Rita Hauser, attorney and American chairwoman of the International Center for Peace in the Middle East. Hauser recently wrote an op-ed piece in The New York Times urging the United States to open talks with the PLO, which are currently outlawed.

Stanley Sheinbaum, economist and publisher of the liberal journal NPq. Sheinbaum is prominent in the Los Angeles area, where he supports a number of liberal causes.

Abraham Udovitch, chairman of the Near Eastern studies department at Princeton University and member of the Council on Foreign Relations.

Mainstream Jewish organization were quick to condemn the meeting, which was first announced Monday afternoon. Among those issuing condemnatory statements were the American Zionist Federation, Anti-Defamation League of B’nai B’rith, B’nai B’rith International, the Conference of Presidents of Major American Jewish Organizations and the Simon Wiesenthal Center.

Abraham Foxman, national director of the ADL, said the delegation “does not represent the mainstream of Jewish opinion in the United States” and the meeting “does not reflect a softening in American Jewish attitudes” toward the PLO.

The American Zionist Federation statement, which called the Jewish participants “actors in Yasir Arafat’s public relations melodrama,” was signed by the organization’s president, Benjamin Cohen, one of Rosensaft’s predecessors as president of the Labor Zionist Alliance.

Rosensaft’s participation in the meeting puts him on a collision course not only with his own organization and most mainstream Jewish organizations, but with Israel’s Labor Party, with which the LZA is affiliated.

HERTZBERG. SCHINDLER DECLINED

Labor leader Shimon Peres came out strongly against initiatives made by the PLO at the Palestine National Council meeting last month in Algiers. The PNC declared a Palestinian state and only indirectly recognized Israel.

The Labor Party also has joined the Likud in rejecting official talks with representatives of the PLO. Israelis who have openly met with the PLO in the past have been prosecuted.

According to sources, Peres was not consulted about the Americans’ meeting with Arafat.

Two prominent American Jewish leaders, Rabbi Arthur Hertzberg and Rabbi Alexander Schindler, denied an Israel Radio report that they had “backed out” of the meeting. Both said they had been invited to participate, but declined. They would not say who had invited them.

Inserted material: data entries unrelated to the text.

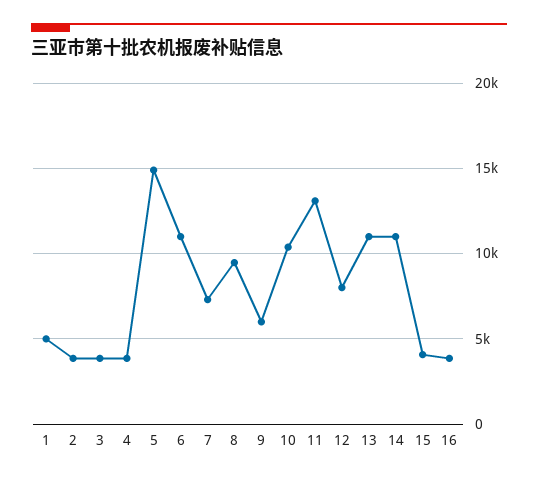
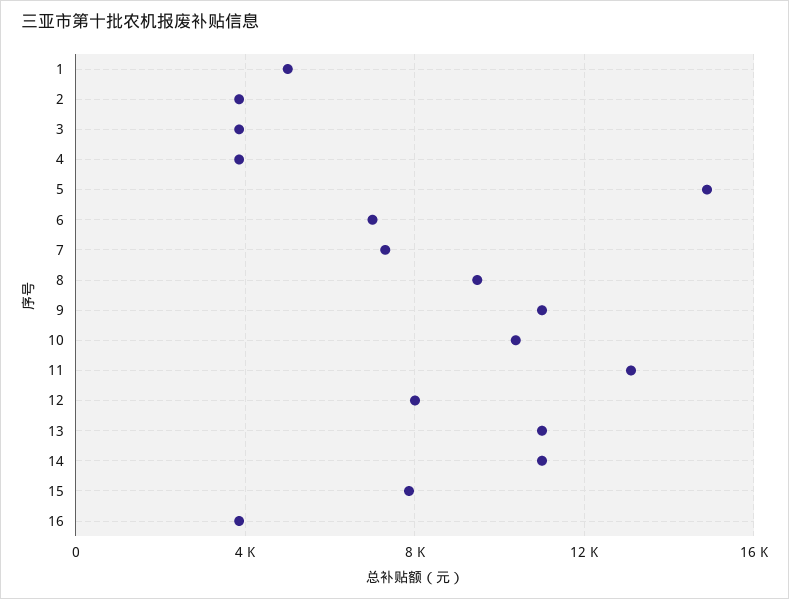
  {
    "1": 5000,
    "2": 4000,
    "3": 4000,
    "4": 4000,
    "5": 15000,
-   "6": 11000,
+   "6": 7000,
    "7": 7500,
    "8": 9500,
-   "9": 6000,
+   "9": 11000,
    "10": 10500,
    "11": 13000,
    "12": 8000,
    "13": 11000,
    "14": 11000,
-   "15": 4000,
+   "15": 8000,
    "16": 4000
  }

Hertzberg, a professor of Judaic studies at Dartmouth College, is vice president of the World Jewish Congress. Schindler is president of the Union of American Hebrew Congregations.

In Stockholm, the American Jewish delegation was invited Tuesday night to a banquet for Arafat and his delegation hosted by the Swedish government. Rosensaft did not attend.

Earlier, Sweden greeted Arafat with the pomp usually reserved for visiting heads of state. Prime Minister Ingvar Carlsson reportedly cut short a visit to France and rushed home to meet Arafat. Sweden has warm relations with the PLO, which maintains a representative’s office in Stockholm.